The spine has a fascinating role in the way we feel the cold

We have long known how our skin’s nerve endings detect the cold and quickly transmit information to our brain, but we don’t understand exactly how it works. The scientists have now decided to mystery.

Michigan University researchers set out to investigate the way the feeling of pleasant freshness in our skin is transmitted to the brain, from the hypothesis that there could be an unknown “connection route” that transmits the message-a separate way from other sensory signs such as pain, heat and extreme cold.

Although we know that the nerve endings of the skin – TRPM8 Sensors – They were able to detect these pleasant cold temperatures, scientists had not yet discovered how these messages arrived in the brain, without being interrupted by other sensory information of neuronal shots, where they are processed and understood.

According to, now, For the first time, scientists discovered the complete neural circuit of the skin to the brain specifically for the sensory processing of the cold temperature.

In his mouse study, in the journal Nature Communications, the researchers found that this circuit detects pleasant freshness through the skin and amplifies the sign in the spinal cord on the way to the brain.

“The skin is the largest organ the body,” says Bo DuanSenior Author, Associate Professor of Molecular, Mobile and Development Biology at UM. “It helps us detect our environment and separate and distinguish different stimuli.”

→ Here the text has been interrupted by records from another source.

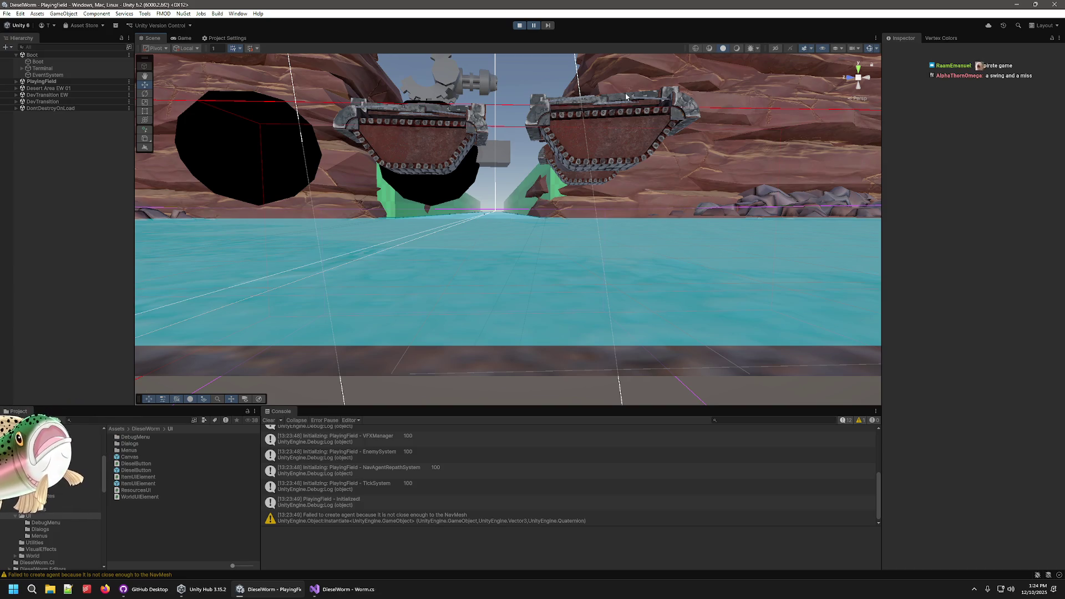
pyautogui.moveTo(338, 589)
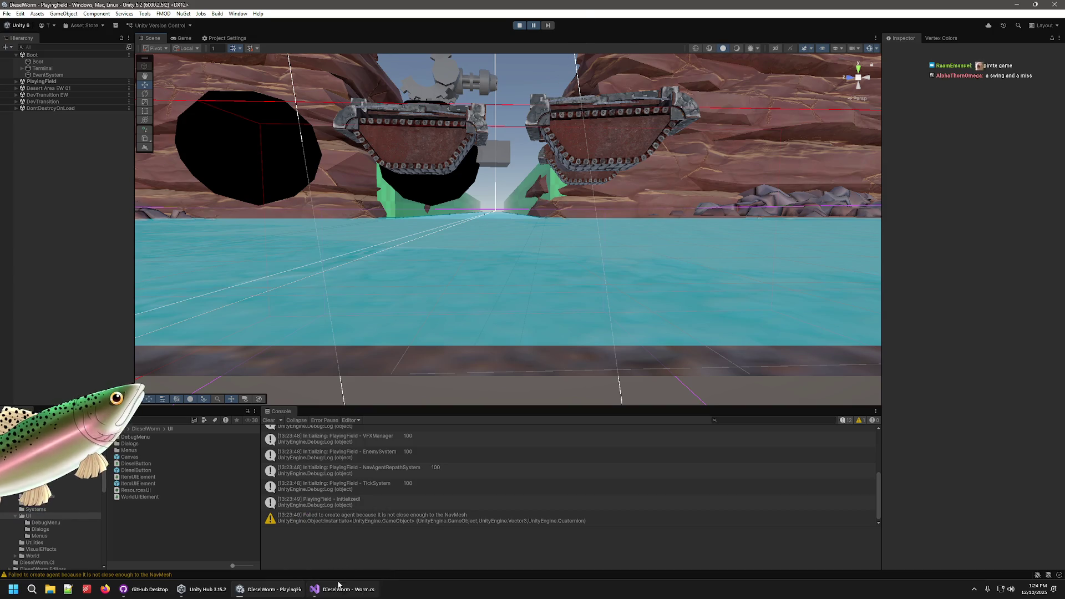
pyautogui.press('alt+Tab')
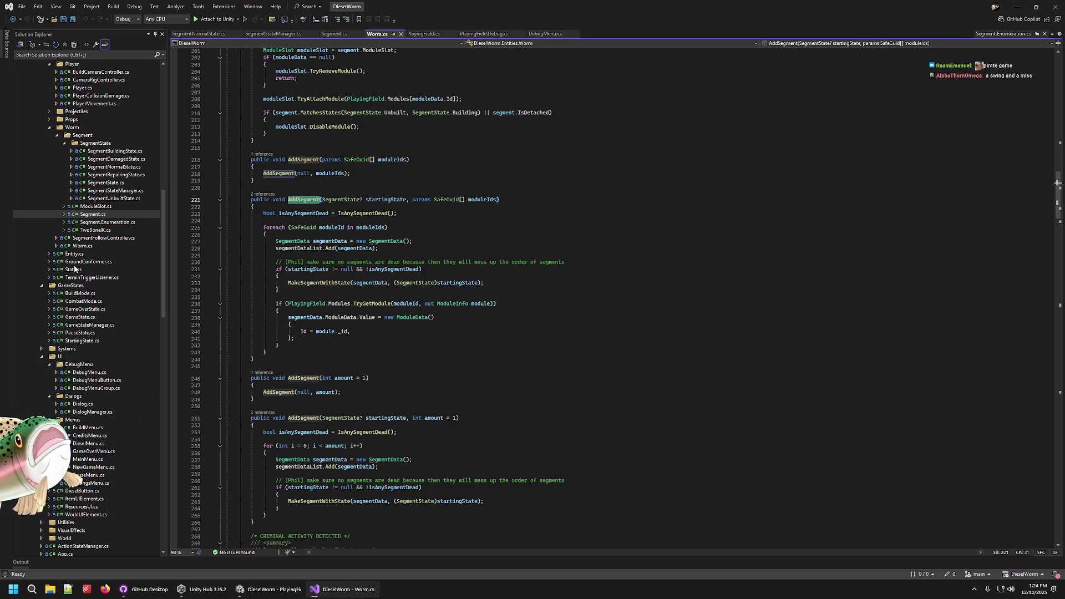
# - Close all open document tabs and open StartingState.cs from Solution Explorer
pyautogui.rightClick(200, 34)
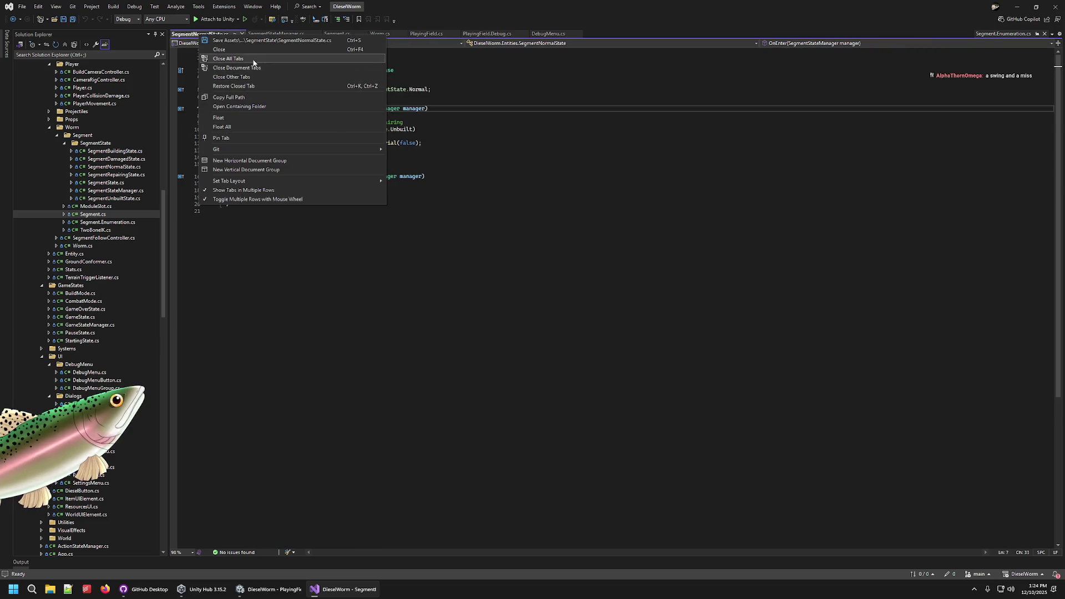
pyautogui.click(233, 58)
pyautogui.scroll(-9, 59, 175)
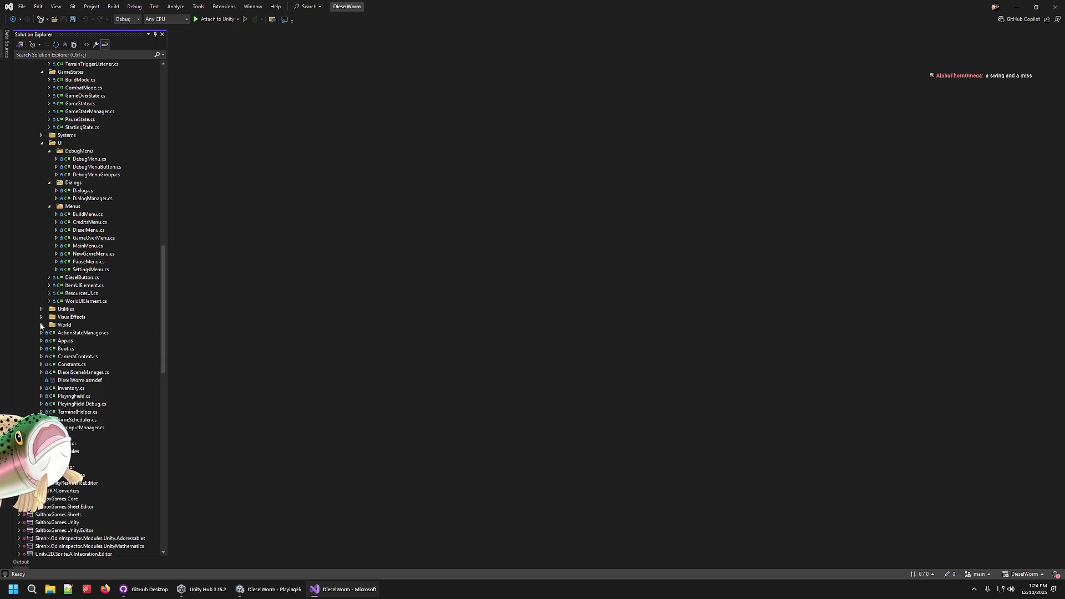
pyautogui.scroll(6, 95, 222)
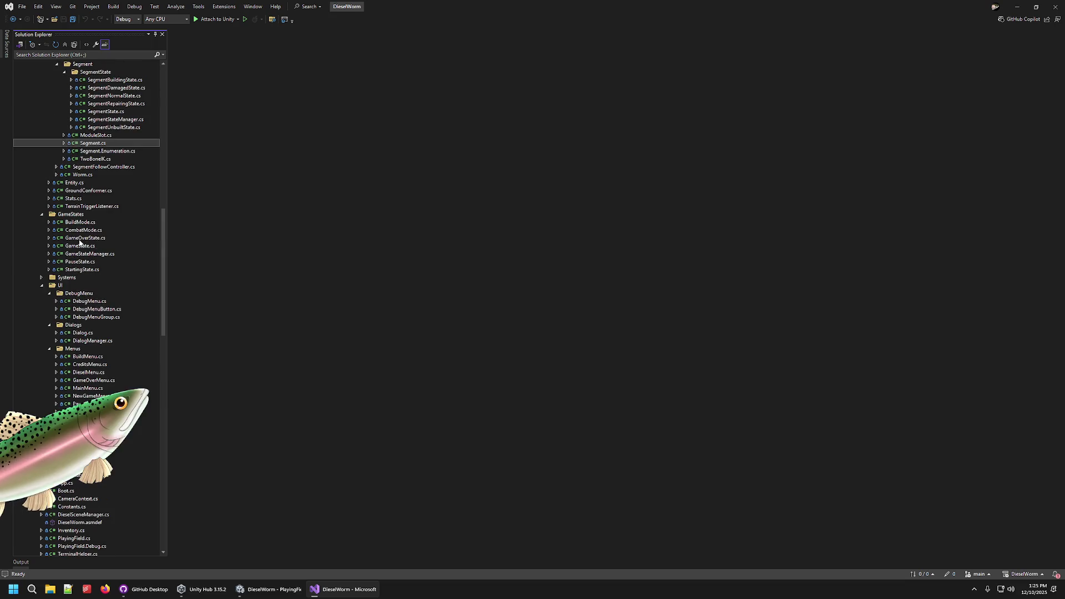
pyautogui.click(79, 246)
pyautogui.click(80, 261)
pyautogui.click(82, 270)
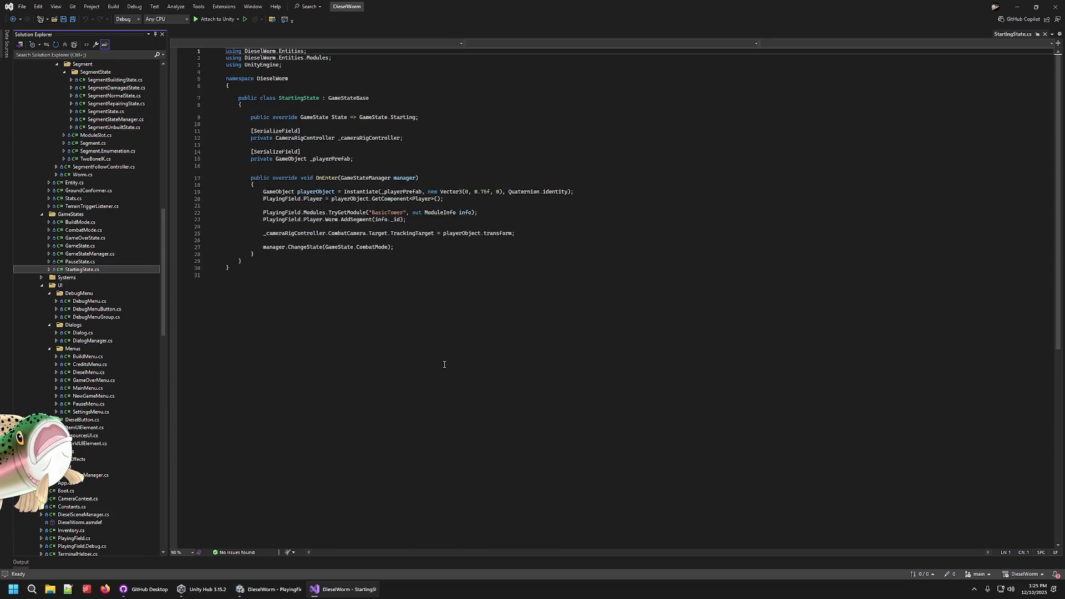
# - Change the spawn height on line 19 from 0.75f to 0, then stop Unity's play mode
pyautogui.doubleClick(482, 192)
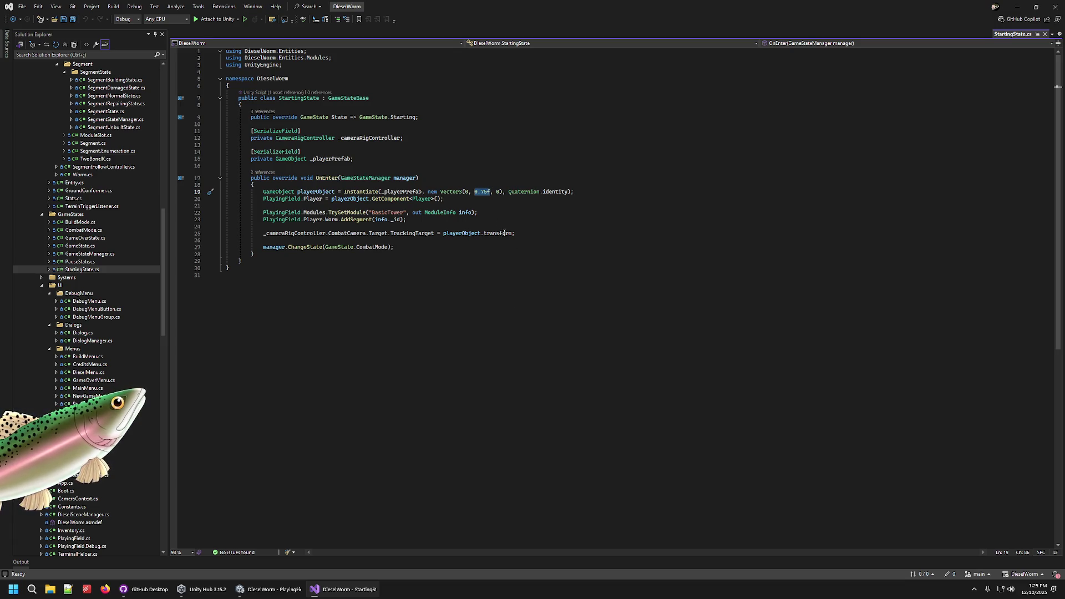
pyautogui.write('0')
pyautogui.press('alt+Tab')
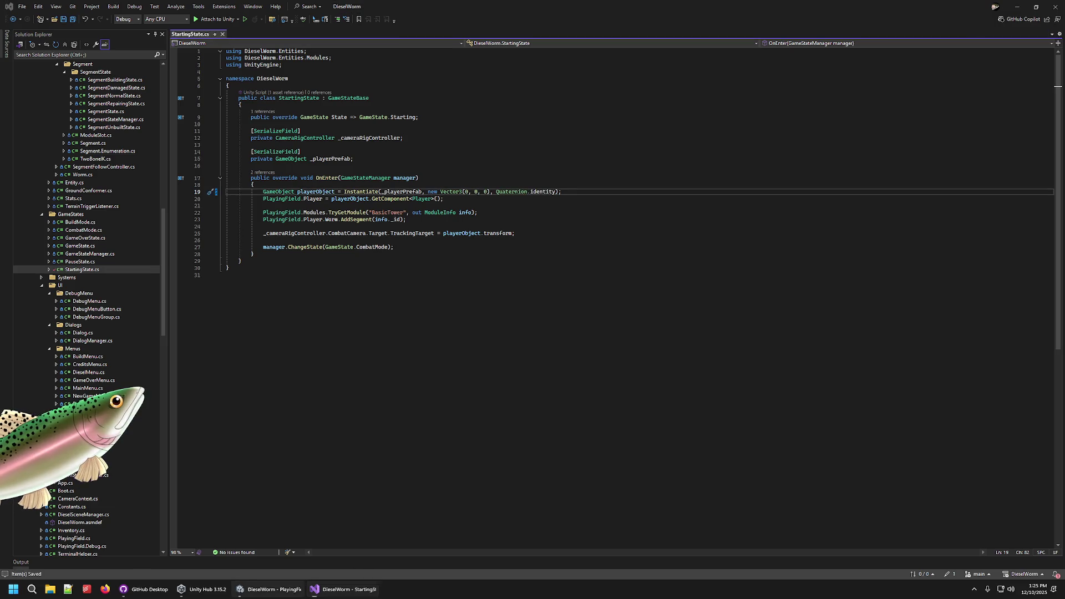
pyautogui.click(520, 26)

“Yet There are many interesting questions About how he does this, but now we have a way to how he feels cold temperatures, ”he added.” This is the first neural circuit to the feeling of temperature at which the complete path of the skin to the brain was clearly identified. “

The cold signal is activated when the skin is exposed to temperatures of about 15 to 25ºC. Then the primary sensory neurons are excited, transmitting this new information to the spinal cord. This is where a unique signal amplification plays a key role in the sensory circuit.

In the rats, the sTRPM8 Skin Sleeping speak softly in response to coldnessthen the current TRHR+ spinal interneurons as a kind of preamplifier that increases this sign of coldness only.

Calcrl+ projection neurons then carry this clean and amplified “cold” signal to the lateral parabrakial nucleus – a cluster of neurons on the upper brain trunk – without any signal interference from other messages that transmit information about things such as pain, itching or heat.

When investigators silenced the “preamplifier” of the spine, the Cold channel got silent.

The team made this discovery through advanced image techniques and electrophysiology To observe how rodents transmitted the feeling of cold skin temperatures to the brain.

“These tools allowed us to previously identify the neural pathways of the chemical itch and the mechanical itch,” said Duan. “Working together, the team identified this via very interesting and very dedicated to the feeling of cold“.

And although the discovery focuses on the way rats feel a pleasant feeling of cold, genetic sequencing shows a parallel with human biologyFrom what scientists hope we also have the same skin of the skin to the brain.

Now, the team expects to examine whether the acute cold pain has its own distinct way and if it can be manipulated to help alleviate medical conditions associated with this most unpleasant sensory experience.

“I think the painful sensations will be more complicated,” said Duan. “When we are in higher risk situations, there may be several ways involved.”

The investigators also stressed that more than 70% of chemotherapy patients They felt pain due to cold temperatures. Thus, a better understanding of these cold and cold roads could potentially provide new ways to block this amplified signaling to the brain.